Task to complete ▸
Report each line of the data that contains the string "prochain".
Segment Start: Supplied information
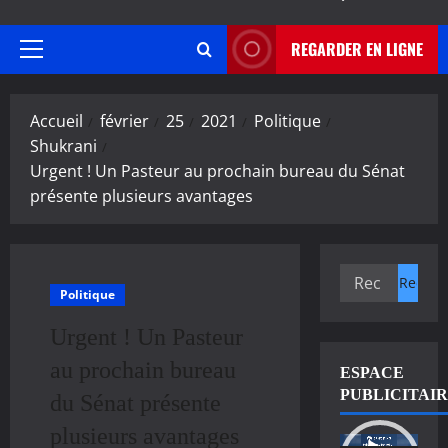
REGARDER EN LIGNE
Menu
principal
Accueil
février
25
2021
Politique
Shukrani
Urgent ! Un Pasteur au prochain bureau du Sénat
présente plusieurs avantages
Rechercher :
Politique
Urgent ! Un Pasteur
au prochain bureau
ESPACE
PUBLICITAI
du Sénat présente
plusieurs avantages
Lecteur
Segment End: Supplied information
Solution below ▸
Urgent ! Un Pasteur au prochain bureau du Sénat
au prochain bureau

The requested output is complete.